>> start ENTRIES

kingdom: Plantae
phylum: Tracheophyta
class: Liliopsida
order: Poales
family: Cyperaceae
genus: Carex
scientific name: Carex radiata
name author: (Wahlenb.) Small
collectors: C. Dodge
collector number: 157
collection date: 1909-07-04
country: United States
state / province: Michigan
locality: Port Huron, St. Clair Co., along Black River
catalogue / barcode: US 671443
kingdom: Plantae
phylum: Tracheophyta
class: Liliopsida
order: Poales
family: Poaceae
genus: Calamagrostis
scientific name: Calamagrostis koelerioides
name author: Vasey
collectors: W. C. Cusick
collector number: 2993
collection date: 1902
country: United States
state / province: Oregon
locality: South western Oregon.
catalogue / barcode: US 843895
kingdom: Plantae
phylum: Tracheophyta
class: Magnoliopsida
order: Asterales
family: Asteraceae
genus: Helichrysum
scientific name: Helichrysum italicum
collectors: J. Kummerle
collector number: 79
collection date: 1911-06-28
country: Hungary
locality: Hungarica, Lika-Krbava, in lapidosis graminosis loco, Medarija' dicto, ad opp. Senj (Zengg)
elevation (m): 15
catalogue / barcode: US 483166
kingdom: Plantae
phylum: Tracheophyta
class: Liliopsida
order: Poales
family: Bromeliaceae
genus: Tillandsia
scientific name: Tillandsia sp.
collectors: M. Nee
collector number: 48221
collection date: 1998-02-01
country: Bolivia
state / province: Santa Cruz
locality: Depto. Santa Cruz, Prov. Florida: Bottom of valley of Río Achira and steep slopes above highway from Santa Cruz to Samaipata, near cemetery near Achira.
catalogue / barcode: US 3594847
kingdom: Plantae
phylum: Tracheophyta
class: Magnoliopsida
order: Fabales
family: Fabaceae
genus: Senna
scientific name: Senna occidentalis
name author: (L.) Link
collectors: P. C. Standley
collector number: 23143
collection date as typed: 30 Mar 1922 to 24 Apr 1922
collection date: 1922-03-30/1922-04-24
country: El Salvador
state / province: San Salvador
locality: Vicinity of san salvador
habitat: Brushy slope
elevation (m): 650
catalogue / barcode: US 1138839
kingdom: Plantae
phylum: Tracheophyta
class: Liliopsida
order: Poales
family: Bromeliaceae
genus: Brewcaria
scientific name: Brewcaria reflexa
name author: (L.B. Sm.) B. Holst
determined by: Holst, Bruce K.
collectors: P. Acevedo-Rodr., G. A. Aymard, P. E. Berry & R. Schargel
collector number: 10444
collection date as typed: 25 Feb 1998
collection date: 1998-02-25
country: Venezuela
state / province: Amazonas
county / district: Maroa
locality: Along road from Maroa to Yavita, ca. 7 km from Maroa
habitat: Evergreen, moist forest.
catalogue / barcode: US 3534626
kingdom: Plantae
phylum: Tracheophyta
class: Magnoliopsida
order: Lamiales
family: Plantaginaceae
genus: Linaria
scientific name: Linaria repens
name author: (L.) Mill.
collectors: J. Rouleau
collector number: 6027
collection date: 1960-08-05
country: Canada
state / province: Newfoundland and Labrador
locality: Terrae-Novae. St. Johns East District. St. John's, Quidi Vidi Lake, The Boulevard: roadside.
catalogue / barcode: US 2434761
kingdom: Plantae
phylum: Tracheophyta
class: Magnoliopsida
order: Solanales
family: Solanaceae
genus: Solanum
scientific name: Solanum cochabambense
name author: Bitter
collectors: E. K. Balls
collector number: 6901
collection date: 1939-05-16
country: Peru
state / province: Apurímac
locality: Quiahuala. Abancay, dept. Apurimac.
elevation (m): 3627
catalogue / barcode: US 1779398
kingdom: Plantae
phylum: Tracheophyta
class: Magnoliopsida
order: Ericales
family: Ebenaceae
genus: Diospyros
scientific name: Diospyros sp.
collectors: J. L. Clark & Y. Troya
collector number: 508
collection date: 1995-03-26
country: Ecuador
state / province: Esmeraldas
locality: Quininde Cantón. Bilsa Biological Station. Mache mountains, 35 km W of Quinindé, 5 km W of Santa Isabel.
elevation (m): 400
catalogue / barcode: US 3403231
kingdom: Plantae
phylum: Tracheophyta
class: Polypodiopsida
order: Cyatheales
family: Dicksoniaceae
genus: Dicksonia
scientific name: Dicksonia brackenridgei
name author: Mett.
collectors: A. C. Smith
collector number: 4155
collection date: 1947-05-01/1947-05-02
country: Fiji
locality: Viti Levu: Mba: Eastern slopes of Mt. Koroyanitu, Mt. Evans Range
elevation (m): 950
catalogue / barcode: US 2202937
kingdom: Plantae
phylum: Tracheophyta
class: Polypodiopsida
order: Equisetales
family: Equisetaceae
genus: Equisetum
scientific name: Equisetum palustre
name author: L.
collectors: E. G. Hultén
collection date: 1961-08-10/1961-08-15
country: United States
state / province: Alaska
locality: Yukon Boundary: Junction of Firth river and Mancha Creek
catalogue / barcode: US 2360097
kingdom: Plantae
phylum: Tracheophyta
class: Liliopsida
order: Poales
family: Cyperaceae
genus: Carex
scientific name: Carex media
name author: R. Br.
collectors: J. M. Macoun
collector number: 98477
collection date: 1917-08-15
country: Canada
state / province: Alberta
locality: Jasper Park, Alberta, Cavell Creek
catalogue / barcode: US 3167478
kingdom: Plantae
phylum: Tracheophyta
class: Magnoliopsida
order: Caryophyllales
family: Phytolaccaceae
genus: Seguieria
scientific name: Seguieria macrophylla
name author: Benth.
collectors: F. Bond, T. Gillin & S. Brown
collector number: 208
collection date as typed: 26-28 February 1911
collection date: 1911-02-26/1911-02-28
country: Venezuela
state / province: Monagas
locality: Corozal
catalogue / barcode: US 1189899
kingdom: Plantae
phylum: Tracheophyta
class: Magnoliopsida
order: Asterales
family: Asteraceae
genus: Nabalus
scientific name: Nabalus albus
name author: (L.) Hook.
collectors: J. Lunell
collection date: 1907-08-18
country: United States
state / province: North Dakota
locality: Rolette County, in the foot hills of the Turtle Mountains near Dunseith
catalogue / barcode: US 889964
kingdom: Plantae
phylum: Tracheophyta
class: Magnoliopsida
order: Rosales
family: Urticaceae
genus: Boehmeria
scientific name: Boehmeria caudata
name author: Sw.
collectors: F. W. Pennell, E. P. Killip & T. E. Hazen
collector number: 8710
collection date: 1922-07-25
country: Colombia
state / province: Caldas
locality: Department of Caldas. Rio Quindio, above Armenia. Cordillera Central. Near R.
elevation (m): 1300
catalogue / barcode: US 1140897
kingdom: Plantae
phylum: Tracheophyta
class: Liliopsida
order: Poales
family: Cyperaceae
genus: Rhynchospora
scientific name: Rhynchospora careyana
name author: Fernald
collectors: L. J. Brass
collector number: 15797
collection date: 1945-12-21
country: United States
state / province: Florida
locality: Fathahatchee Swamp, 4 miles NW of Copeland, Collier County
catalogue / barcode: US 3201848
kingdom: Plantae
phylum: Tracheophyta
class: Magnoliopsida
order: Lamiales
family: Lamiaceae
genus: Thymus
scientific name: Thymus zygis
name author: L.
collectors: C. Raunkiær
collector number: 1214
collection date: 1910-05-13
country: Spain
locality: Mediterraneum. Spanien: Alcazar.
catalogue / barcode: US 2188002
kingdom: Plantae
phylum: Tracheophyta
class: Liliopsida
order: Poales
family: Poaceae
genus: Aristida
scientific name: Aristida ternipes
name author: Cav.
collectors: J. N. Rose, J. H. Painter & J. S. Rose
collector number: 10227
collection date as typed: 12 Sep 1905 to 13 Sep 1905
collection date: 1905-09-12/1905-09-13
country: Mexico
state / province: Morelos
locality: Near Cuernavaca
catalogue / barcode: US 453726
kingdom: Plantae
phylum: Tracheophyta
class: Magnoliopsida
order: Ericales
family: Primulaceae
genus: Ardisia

>> end ENTRIES

> WHAT YOU NEED TO DO: Turn every line of the material above into a JSON list of strings, one string per line, and skip any blank lines.

> ANSWER TO THIS TASK:
[
  "kingdom: Plantae",
  "phylum: Tracheophyta",
  "class: Liliopsida",
  "order: Poales",
  "family: Cyperaceae",
  "genus: Carex",
  "scientific name: Carex radiata",
  "name author: (Wahlenb.) Small",
  "collectors: C. Dodge",
  "collector number: 157",
  "collection date: 1909-07-04",
  "country: United States",
  "state / province: Michigan",
  "locality: Port Huron, St. Clair Co., along Black River",
  "catalogue / barcode: US 671443",
  "kingdom: Plantae",
  "phylum: Tracheophyta",
  "class: Liliopsida",
  "order: Poales",
  "family: Poaceae",
  "genus: Calamagrostis",
  "scientific name: Calamagrostis koelerioides",
  "name author: Vasey",
  "collectors: W. C. Cusick",
  "collector number: 2993",
  "collection date: 1902",
  "country: United States",
  "state / province: Oregon",
  "locality: South western Oregon.",
  "catalogue / barcode: US 843895",
  "kingdom: Plantae",
  "phylum: Tracheophyta",
  "class: Magnoliopsida",
  "order: Asterales",
  "family: Asteraceae",
  "genus: Helichrysum",
  "scientific name: Helichrysum italicum",
  "collectors: J. Kummerle",
  "collector number: 79",
  "collection date: 1911-06-28",
  "country: Hungary",
  "locality: Hungarica, Lika-Krbava, in lapidosis graminosis loco, Medarija' dicto, ad opp. Senj (Zengg)",
  "elevation (m): 15",
  "catalogue / barcode: US 483166",
  "kingdom: Plantae",
  "phylum: Tracheophyta",
  "class: Liliopsida",
  "order: Poales",
  "family: Bromeliaceae",
  "genus: Tillandsia",
  "scientific name: Tillandsia sp.",
  "collectors: M. Nee",
  "collector number: 48221",
  "collection date: 1998-02-01",
  "country: Bolivia",
  "state / province: Santa Cruz",
  "locality: Depto. Santa Cruz, Prov. Florida: Bottom of valley of Río Achira and steep slopes above highway from Santa Cruz to Samaipata, near cemetery near Achira.",
  "catalogue / barcode: US 3594847",
  "kingdom: Plantae",
  "phylum: Tracheophyta",
  "class: Magnoliopsida",
  "order: Fabales",
  "family: Fabaceae",
  "genus: Senna",
  "scientific name: Senna occidentalis",
  "name author: (L.) Link",
  "collectors: P. C. Standley",
  "collector number: 23143",
  "collection date as typed: 30 Mar 1922 to 24 Apr 1922",
  "collection date: 1922-03-30/1922-04-24",
  "country: El Salvador",
  "state / province: San Salvador",
  "locality: Vicinity of san salvador",
  "habitat: Brushy slope",
  "elevation (m): 650",
  "catalogue / barcode: US 1138839",
  "kingdom: Plantae",
  "phylum: Tracheophyta",
  "class: Liliopsida",
  "order: Poales",
  "family: Bromeliaceae",
  "genus: Brewcaria",
  "scientific name: Brewcaria reflexa",
  "name author: (L.B. Sm.) B. Holst",
  "determined by: Holst, Bruce K.",
  "collectors: P. Acevedo-Rodr., G. A. Aymard, P. E. Berry & R. Schargel",
  "collector number: 10444",
  "collection date as typed: 25 Feb 1998",
  "collection date: 1998-02-25",
  "country: Venezuela",
  "state / province: Amazonas",
  "county / district: Maroa",
  "locality: Along road from Maroa to Yavita, ca. 7 km from Maroa",
  "habitat: Evergreen, moist forest.",
  "catalogue / barcode: US 3534626",
  "kingdom: Plantae",
  "phylum: Tracheophyta",
  "class: Magnoliopsida",
  "order: Lamiales",
  "family: Plantaginaceae",
  "genus: Linaria",
  "scientific name: Linaria repens",
  "name author: (L.) Mill.",
  "collectors: J. Rouleau",
  "collector number: 6027",
  "collection date: 1960-08-05",
  "country: Canada",
  "state / province: Newfoundland and Labrador",
  "locality: Terrae-Novae. St. Johns East District. St. John's, Quidi Vidi Lake, The Boulevard: roadside.",
  "catalogue / barcode: US 2434761",
  "kingdom: Plantae",
  "phylum: Tracheophyta",
  "class: Magnoliopsida",
  "order: Solanales",
  "family: Solanaceae",
  "genus: Solanum",
  "scientific name: Solanum cochabambense",
  "name author: Bitter",
  "collectors: E. K. Balls",
  "collector number: 6901",
  "collection date: 1939-05-16",
  "country: Peru",
  "state / province: Apurímac",
  "locality: Quiahuala. Abancay, dept. Apurimac.",
  "elevation (m): 3627",
  "catalogue / barcode: US 1779398",
  "kingdom: Plantae",
  "phylum: Tracheophyta",
  "class: Magnoliopsida",
  "order: Ericales",
  "family: Ebenaceae",
  "genus: Diospyros",
  "scientific name: Diospyros sp.",
  "collectors: J. L. Clark & Y. Troya",
  "collector number: 508",
  "collection date: 1995-03-26",
  "country: Ecuador",
  "state / province: Esmeraldas",
  "locality: Quininde Cantón. Bilsa Biological Station. Mache mountains, 35 km W of Quinindé, 5 km W of Santa Isabel.",
  "elevation (m): 400",
  "catalogue / barcode: US 3403231",
  "kingdom: Plantae",
  "phylum: Tracheophyta",
  "class: Polypodiopsida",
  "order: Cyatheales",
  "family: Dicksoniaceae",
  "genus: Dicksonia",
  "scientific name: Dicksonia brackenridgei",
  "name author: Mett.",
  "collectors: A. C. Smith",
  "collector number: 4155",
  "collection date: 1947-05-01/1947-05-02",
  "country: Fiji",
  "locality: Viti Levu: Mba: Eastern slopes of Mt. Koroyanitu, Mt. Evans Range",
  "elevation (m): 950",
  "catalogue / barcode: US 2202937",
  "kingdom: Plantae",
  "phylum: Tracheophyta",
  "class: Polypodiopsida",
  "order: Equisetales",
  "family: Equisetaceae",
  "genus: Equisetum",
  "scientific name: Equisetum palustre",
  "name author: L.",
  "collectors: E. G. Hultén",
  "collection date: 1961-08-10/1961-08-15",
  "country: United States",
  "state / province: Alaska",
  "locality: Yukon Boundary: Junction of Firth river and Mancha Creek",
  "catalogue / barcode: US 2360097",
  "kingdom: Plantae",
  "phylum: Tracheophyta",
  "class: Liliopsida",
  "order: Poales",
  "family: Cyperaceae",
  "genus: Carex",
  "scientific name: Carex media",
  "name author: R. Br.",
  "collectors: J. M. Macoun",
  "collector number: 98477",
  "collection date: 1917-08-15",
  "country: Canada",
  "state / province: Alberta",
  "locality: Jasper Park, Alberta, Cavell Creek",
  "catalogue / barcode: US 3167478",
  "kingdom: Plantae",
  "phylum: Tracheophyta",
  "class: Magnoliopsida",
  "order: Caryophyllales",
  "family: Phytolaccaceae",
  "genus: Seguieria",
  "scientific name: Seguieria macrophylla",
  "name author: Benth.",
  "collectors: F. Bond, T. Gillin & S. Brown",
  "collector number: 208",
  "collection date as typed: 26-28 February 1911",
  "collection date: 1911-02-26/1911-02-28",
  "country: Venezuela",
  "state / province: Monagas",
  "locality: Corozal",
  "catalogue / barcode: US 1189899",
  "kingdom: Plantae",
  "phylum: Tracheophyta",
  "class: Magnoliopsida",
  "order: Asterales",
  "family: Asteraceae",
  "genus: Nabalus",
  "scientific name: Nabalus albus",
  "name author: (L.) Hook.",
  "collectors: J. Lunell",
  "collection date: 1907-08-18",
  "country: United States",
  "state / province: North Dakota",
  "locality: Rolette County, in the foot hills of the Turtle Mountains near Dunseith",
  "catalogue / barcode: US 889964",
  "kingdom: Plantae",
  "phylum: Tracheophyta",
  "class: Magnoliopsida",
  "order: Rosales",
  "family: Urticaceae",
  "genus: Boehmeria",
  "scientific name: Boehmeria caudata",
  "name author: Sw.",
  "collectors: F. W. Pennell, E. P. Killip & T. E. Hazen",
  "collector number: 8710",
  "collection date: 1922-07-25",
  "country: Colombia",
  "state / province: Caldas",
  "locality: Department of Caldas. Rio Quindio, above Armenia. Cordillera Central. Near R.",
  "elevation (m): 1300",
  "catalogue / barcode: US 1140897",
  "kingdom: Plantae",
  "phylum: Tracheophyta",
  "class: Liliopsida",
  "order: Poales",
  "family: Cyperaceae",
  "genus: Rhynchospora",
  "scientific name: Rhynchospora careyana",
  "name author: Fernald",
  "collectors: L. J. Brass",
  "collector number: 15797",
  "collection date: 1945-12-21",
  "country: United States",
  "state / province: Florida",
  "locality: Fathahatchee Swamp, 4 miles NW of Copeland, Collier County",
  "catalogue / barcode: US 3201848",
  "kingdom: Plantae",
  "phylum: Tracheophyta",
  "class: Magnoliopsida",
  "order: Lamiales",
  "family: Lamiaceae",
  "genus: Thymus",
  "scientific name: Thymus zygis",
  "name author: L.",
  "collectors: C. Raunkiær",
  "collector number: 1214",
  "collection date: 1910-05-13",
  "country: Spain",
  "locality: Mediterraneum. Spanien: Alcazar.",
  "catalogue / barcode: US 2188002",
  "kingdom: Plantae",
  "phylum: Tracheophyta",
  "class: Liliopsida",
  "order: Poales",
  "family: Poaceae",
  "genus: Aristida",
  "scientific name: Aristida ternipes",
  "name author: Cav.",
  "collectors: J. N. Rose, J. H. Painter & J. S. Rose",
  "collector number: 10227",
  "collection date as typed: 12 Sep 1905 to 13 Sep 1905",
  "collection date: 1905-09-12/1905-09-13",
  "country: Mexico",
  "state / province: Morelos",
  "locality: Near Cuernavaca",
  "catalogue / barcode: US 453726",
  "kingdom: Plantae",
  "phylum: Tracheophyta",
  "class: Magnoliopsida",
  "order: Ericales",
  "family: Primulaceae",
  "genus: Ardisia"
]